Novamente os incautos que dormiram em berço esplêndido nos últimos anos pensarão que esta é uma realidade muito distante e que jamais se concretizará. Pois bem, é bom informar então que no próximo dia 30 de julho de 2010, sexta-feira, a Agência Nacional de Energia Elétrica realizará o primeiro leilão A-5 do ano. Na ocasião será ofertada a energia a ser gerada pelas usinas hidrelétricas de Santo Antonio do Jari (300Mw) e Ferreira Gomes (232Mw). As duas usinas amapaenses que ainda serão construídas já estão vendendo sua energia. A CEA, obviamente, não participará do leilão. A energia produzida aqui servirá apenas aos outros estados pelos próximos trinta anos, a contar de 2015 (ano da entrega efetiva da energia).

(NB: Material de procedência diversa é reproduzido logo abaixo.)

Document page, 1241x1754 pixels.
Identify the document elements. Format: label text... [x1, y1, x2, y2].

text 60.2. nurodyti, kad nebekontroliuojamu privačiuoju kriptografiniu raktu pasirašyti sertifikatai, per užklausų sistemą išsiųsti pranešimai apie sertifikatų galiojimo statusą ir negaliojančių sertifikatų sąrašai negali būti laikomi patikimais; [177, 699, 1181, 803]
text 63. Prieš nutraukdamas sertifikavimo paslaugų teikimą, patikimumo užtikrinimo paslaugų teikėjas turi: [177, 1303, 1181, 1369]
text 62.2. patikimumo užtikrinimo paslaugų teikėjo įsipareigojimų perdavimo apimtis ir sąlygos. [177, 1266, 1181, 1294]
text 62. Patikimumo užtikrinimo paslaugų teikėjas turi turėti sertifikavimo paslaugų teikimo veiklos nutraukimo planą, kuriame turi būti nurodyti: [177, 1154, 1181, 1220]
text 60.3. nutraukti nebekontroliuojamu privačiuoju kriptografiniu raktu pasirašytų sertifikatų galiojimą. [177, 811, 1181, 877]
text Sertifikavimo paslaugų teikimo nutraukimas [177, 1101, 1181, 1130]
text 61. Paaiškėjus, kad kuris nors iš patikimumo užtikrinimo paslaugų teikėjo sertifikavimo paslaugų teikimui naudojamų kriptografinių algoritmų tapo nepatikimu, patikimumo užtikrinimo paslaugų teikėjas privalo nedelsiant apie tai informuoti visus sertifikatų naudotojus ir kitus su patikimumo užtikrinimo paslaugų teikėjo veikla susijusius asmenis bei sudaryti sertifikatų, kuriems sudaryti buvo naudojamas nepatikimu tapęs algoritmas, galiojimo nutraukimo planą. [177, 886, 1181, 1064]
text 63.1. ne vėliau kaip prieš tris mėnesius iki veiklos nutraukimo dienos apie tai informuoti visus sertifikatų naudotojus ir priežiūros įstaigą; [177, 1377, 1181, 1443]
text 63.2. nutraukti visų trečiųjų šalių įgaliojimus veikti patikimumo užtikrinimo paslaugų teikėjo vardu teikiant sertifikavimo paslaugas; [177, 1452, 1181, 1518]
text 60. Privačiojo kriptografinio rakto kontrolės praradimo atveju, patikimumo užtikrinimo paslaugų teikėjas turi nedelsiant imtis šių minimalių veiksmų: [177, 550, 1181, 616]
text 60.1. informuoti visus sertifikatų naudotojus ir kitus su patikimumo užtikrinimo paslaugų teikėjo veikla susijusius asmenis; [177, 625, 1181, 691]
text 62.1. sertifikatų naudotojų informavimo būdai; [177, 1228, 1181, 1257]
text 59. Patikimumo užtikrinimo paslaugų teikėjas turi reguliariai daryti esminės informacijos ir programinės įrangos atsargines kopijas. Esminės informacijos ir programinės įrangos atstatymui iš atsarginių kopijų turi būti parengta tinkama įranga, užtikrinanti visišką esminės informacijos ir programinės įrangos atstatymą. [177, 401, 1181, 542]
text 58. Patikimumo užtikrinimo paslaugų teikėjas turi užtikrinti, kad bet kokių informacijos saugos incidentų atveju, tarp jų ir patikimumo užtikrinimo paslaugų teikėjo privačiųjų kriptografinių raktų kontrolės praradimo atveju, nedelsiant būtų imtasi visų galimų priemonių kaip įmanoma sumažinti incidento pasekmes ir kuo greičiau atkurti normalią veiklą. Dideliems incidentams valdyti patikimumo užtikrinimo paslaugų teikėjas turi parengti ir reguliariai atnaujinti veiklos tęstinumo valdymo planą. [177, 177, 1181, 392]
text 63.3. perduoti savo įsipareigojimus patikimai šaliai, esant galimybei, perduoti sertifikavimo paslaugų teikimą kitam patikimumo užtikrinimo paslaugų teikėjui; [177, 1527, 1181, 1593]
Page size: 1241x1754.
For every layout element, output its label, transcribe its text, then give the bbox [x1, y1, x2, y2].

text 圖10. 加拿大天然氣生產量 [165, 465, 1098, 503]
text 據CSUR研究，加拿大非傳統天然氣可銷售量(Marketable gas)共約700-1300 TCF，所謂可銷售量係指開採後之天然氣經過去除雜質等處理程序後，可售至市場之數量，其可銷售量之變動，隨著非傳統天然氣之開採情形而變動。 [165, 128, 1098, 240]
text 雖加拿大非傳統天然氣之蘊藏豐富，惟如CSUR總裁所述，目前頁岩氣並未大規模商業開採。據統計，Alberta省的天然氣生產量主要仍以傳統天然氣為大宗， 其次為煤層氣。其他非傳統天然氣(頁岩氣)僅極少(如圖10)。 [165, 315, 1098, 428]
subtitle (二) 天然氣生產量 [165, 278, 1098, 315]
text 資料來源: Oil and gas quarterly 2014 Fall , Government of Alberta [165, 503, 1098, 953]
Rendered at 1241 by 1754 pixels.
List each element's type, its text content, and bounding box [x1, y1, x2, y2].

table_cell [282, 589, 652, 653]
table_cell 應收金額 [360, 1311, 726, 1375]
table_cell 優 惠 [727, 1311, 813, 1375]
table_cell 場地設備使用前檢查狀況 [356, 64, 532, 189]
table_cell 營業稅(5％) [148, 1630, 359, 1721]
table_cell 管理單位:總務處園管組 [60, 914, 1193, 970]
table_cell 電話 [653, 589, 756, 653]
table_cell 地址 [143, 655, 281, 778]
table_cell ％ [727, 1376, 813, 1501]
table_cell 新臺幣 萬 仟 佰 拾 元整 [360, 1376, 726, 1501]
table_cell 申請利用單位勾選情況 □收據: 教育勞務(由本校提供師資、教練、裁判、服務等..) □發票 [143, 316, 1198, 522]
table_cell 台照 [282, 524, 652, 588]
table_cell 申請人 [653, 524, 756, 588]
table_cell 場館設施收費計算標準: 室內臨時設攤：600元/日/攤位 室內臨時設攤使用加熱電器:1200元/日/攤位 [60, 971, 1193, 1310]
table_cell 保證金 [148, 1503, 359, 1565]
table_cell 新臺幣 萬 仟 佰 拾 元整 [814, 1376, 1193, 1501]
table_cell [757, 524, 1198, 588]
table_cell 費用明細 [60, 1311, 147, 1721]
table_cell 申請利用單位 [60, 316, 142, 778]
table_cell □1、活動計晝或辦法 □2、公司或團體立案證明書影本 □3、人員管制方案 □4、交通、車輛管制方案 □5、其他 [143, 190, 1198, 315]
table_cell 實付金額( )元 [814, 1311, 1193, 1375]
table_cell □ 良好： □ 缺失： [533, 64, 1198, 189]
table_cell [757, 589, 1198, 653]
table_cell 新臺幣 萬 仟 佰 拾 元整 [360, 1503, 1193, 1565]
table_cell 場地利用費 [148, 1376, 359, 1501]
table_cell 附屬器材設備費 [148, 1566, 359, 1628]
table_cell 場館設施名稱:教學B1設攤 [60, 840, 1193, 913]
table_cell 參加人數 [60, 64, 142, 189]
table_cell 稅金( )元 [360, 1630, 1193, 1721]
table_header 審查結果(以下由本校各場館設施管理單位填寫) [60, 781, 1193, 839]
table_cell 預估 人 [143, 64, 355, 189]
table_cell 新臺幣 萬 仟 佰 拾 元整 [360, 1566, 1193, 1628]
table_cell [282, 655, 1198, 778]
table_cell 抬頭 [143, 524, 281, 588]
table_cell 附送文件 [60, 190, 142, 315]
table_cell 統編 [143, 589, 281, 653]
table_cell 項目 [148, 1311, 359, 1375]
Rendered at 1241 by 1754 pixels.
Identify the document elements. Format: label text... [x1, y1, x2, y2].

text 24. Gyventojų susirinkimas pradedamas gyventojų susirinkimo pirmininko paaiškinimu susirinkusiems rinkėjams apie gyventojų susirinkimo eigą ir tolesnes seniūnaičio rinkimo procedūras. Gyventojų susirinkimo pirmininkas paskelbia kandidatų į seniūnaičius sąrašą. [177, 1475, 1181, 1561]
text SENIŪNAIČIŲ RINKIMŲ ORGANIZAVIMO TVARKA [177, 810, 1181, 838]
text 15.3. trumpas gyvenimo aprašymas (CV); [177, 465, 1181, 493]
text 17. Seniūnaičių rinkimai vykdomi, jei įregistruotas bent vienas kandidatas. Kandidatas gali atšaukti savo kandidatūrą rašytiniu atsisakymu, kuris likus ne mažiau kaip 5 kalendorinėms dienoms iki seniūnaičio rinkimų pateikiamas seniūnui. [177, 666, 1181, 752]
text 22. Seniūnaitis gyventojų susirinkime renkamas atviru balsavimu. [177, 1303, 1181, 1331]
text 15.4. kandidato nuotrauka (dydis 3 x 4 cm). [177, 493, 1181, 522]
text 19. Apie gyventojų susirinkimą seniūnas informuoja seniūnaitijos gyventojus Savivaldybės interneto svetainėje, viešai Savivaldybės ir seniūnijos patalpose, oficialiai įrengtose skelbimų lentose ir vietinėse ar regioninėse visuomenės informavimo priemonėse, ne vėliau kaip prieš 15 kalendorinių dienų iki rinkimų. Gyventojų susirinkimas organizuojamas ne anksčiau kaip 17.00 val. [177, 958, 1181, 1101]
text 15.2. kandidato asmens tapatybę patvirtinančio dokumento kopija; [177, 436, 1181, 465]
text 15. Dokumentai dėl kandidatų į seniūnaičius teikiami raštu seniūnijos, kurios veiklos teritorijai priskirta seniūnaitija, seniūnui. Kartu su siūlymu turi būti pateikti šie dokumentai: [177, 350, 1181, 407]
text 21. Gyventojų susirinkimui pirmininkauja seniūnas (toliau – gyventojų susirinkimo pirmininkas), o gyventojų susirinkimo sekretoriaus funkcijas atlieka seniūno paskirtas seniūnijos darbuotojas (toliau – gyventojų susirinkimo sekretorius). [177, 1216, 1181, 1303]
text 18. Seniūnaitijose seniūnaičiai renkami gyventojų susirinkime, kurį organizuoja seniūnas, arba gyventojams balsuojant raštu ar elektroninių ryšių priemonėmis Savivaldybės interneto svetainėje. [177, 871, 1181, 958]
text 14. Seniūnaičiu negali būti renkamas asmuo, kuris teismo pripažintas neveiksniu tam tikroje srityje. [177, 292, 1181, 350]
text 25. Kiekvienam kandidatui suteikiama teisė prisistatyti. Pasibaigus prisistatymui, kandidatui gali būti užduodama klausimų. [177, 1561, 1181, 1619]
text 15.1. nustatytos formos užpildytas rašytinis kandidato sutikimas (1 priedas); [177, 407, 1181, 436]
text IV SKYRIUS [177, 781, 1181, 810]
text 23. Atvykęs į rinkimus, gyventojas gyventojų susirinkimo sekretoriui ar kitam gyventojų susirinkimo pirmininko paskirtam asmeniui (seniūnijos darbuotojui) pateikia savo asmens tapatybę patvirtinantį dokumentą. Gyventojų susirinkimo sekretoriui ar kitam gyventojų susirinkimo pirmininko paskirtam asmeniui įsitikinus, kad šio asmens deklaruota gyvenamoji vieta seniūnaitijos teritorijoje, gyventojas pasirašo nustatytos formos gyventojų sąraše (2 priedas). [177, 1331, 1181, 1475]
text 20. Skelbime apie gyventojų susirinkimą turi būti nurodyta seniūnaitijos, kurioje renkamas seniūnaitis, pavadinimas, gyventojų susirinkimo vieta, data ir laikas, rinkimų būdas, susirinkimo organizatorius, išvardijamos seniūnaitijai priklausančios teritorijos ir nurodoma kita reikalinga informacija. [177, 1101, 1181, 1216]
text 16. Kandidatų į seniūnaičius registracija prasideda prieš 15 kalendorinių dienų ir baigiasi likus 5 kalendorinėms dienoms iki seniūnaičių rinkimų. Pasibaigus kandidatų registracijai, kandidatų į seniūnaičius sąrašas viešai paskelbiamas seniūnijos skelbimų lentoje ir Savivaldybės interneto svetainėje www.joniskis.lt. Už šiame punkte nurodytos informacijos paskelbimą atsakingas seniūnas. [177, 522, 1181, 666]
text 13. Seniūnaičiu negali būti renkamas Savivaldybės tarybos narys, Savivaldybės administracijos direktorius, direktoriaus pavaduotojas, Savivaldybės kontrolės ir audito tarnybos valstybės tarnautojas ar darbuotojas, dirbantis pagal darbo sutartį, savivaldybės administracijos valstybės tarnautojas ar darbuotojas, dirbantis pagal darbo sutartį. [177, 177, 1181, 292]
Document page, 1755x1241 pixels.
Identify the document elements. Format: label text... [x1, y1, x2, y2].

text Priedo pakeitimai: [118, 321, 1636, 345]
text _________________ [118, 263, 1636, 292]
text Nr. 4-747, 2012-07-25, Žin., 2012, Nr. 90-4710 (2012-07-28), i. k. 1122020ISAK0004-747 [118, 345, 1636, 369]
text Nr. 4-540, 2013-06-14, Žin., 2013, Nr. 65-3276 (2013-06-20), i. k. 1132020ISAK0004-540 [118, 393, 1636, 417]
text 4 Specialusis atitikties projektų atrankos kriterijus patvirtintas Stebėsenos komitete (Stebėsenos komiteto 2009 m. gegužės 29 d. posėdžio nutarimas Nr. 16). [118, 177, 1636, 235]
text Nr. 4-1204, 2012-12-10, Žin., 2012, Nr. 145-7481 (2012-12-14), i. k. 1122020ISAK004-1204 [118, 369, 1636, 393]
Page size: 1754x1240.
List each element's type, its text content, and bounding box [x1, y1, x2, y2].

Como se não bastasse tudo isso, em maio de 2013 terminará o atual contrato de suprimento entre CEA e Eletronorte. Isto, na prática, transformará a energia atualmente gerada pelo Paredão e entregue a CEA em “energia velha” que, pelo atual modelo institucional, deverá ser leiloada num leilão A-1 em 2012. Leilão este que a inadimplente CEA também não poderá participar.
Em resumo, a partir de 2013 a CEA não disporá de energia contratada que assegure o abastecimento dos seus consumidores. O Amapá ficará no escuro. As únicas luzes que se verão serão as das usinas amapaenses gerando energia para outros estados brasileiros.
A única maneira de impedir todo este cenário negro descrito acima é a federalização da CEA. Do contrário, façam seus planos pois o mundo não acabará em 2012, mas o Amapá sim.